DESIGNING A NEW INTERACTIONAL WORKSPACE

To begin with, we considered ways of reducing the physical asymmetry inherent in the current arrangement of technologies. We undertook this through:

1Altering the physical arrangement of the technology to allow more equitable access to information by both parties.

2Providing different seating/standing arrangements to allow the customer and agent to sit or stand side by side rather than opposite each other.

Specifically, we were interested in designing a new workspace that both parties could use to view displayed information together, and to work shoulder-to-shoulder.

Having gone through a few design iterations we decided on an arrangement called the ‘eTable’. This was designed like a console, providing three integrated large flat 21-inch displays set at 1280 x 1024 resolution, two horizontal and one vertical, embedded in an oval table 1.5m long and 1m wide (see Figure 2). In earlier studies, we had found that although single horizontal large-screen displays afford improved collaboration when compared to huddling around a single workstation, there were problems with size and placement of windows, which could alter or even overlap. At the same time, shoulder-to-shoulder collaboration was difficult because the top of the display was too far away and at too low a resolution.
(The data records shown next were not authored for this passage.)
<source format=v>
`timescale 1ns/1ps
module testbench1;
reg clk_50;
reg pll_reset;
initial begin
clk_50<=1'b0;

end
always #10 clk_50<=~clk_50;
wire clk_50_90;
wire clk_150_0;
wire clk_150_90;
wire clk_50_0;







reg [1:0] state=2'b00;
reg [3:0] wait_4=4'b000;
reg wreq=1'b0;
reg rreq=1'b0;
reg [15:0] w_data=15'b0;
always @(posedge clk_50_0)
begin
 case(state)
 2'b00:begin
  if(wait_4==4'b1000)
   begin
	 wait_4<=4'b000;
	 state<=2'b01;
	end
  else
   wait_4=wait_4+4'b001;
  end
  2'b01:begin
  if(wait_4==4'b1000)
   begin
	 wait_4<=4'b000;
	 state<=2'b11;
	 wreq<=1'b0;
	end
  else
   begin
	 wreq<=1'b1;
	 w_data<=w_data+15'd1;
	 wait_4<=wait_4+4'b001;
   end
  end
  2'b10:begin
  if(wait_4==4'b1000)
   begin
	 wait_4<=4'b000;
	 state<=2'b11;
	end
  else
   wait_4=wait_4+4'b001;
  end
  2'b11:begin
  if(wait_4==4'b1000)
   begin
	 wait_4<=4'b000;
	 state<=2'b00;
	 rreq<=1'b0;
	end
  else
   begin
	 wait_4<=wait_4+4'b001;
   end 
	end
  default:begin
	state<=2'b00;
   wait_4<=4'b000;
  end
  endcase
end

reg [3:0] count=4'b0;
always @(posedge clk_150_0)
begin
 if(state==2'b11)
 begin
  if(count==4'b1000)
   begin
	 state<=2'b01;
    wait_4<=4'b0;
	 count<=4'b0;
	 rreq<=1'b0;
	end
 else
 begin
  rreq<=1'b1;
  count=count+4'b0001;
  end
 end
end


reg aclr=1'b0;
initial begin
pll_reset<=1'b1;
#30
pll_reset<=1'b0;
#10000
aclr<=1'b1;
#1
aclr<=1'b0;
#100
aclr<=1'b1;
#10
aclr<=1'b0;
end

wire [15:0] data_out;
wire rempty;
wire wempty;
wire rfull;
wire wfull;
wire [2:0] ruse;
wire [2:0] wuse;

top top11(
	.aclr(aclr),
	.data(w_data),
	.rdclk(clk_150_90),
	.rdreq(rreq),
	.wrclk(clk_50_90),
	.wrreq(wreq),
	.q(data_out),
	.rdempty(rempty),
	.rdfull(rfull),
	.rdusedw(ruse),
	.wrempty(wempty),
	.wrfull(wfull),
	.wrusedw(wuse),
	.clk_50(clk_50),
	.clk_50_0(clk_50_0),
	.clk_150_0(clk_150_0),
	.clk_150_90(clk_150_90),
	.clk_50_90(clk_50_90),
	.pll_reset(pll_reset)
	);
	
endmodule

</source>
We decided that smaller multiple screens with higher resolution would be more readable by a seated group, and that being able to sit side by side would also support passing of input devices thus facilitating interaction by both users. At the same time, this decision follows work on use of multiple displays [3], which enables individuals to structure their work by allocating fixed positions to given displays that do not need to be moved in order to be attended to; rather attention is allocated through glancing, which is more seamless and less likely to break concentration. Moreover we assumed that the spatially fixed presentation of various information representations would help with ‘dynalinking’, i.e. integration of different representations [10]. This would allow users to maintain a more complex picture of the connections between the various pieces of information than if presented jumbled up in a single window.

Another advantage this arrangement offers over a large single-screen display is privacy. The design of the eTable console enabled only those seated or standing near it to be able to see the information and itineraries unfold on the two horizontal displays; an important consideration for use in a public space.
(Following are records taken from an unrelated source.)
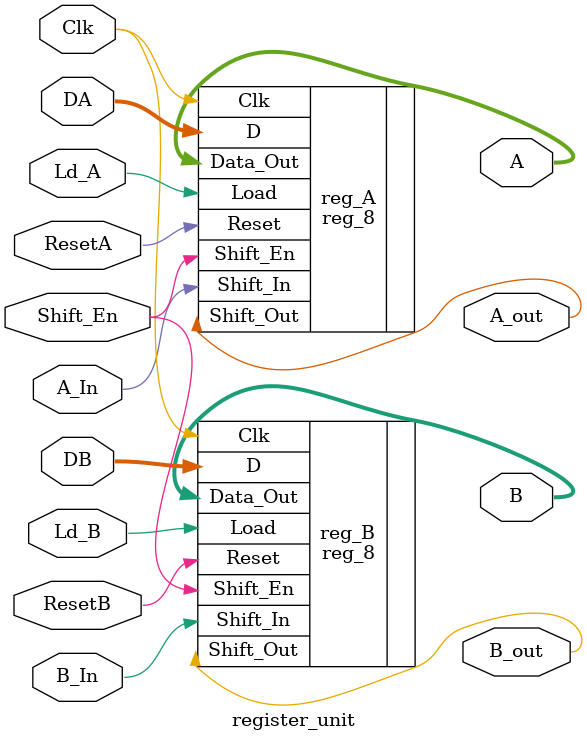
<source format=sv>
module register_unit (input  logic Clk, ResetA, ResetB, A_In, B_In, Ld_A, Ld_B, 
                            Shift_En,
                      input  logic [7:0]  DA, DB, 
                      output logic A_out, B_out, 
                      output logic [7:0]  A, B);


    reg_8  reg_A (.Clk, .Reset(ResetA), .Shift_In(A_In), .Load(Ld_A),
	               .Shift_En, .D(DA), .Shift_Out(A_out), .Data_Out(A));
    reg_8  reg_B (.Clk, .Reset(ResetB), .Shift_In(B_In), .Load(Ld_B),
	               .Shift_En, .D(DB), .Shift_Out(B_out), .Data_Out(B));

endmodule
</source>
The version of the eTable shown in Figure 2 was designed as an oval shape, so that when the customer (this can be one or more) and agent sit in front of it they can more easily see each other and make eye contact. Sufficient surface space was also provided for a wireless mouse and keyboard together with room for placing other materials.

Figure 2 The eTable console with interlinked displays

In conjunction with designing a new physical workspace, we also sought to reduce representational asymmetry by developing information visualizations that were intended to be easily understandable and used as shared referents by both parties. They were designed, in addition, to reduce the cognitive effort required when building up a product, including performing various computations (e.g. working out the cost of adding or subtracting items to an itinerary). The intention was to enable the agent and customer to more easily and rapidly compare the costs, and other results, of working out different itineraries. We also developed an interactive planning tool that was highly visual and exploited direct manipulation interaction, allowing the agent to build up a product in ways not possible with existing ‘verbal’ means. In so doing, it was hoped that one of the benefits would be to reduce the translation costs. The representations used to create an itinerary were designed to be put together in a number of ways, including matching the way the agents were used to working (via specifying products according to booking order) and matching the chronological ordering that customers use when planning.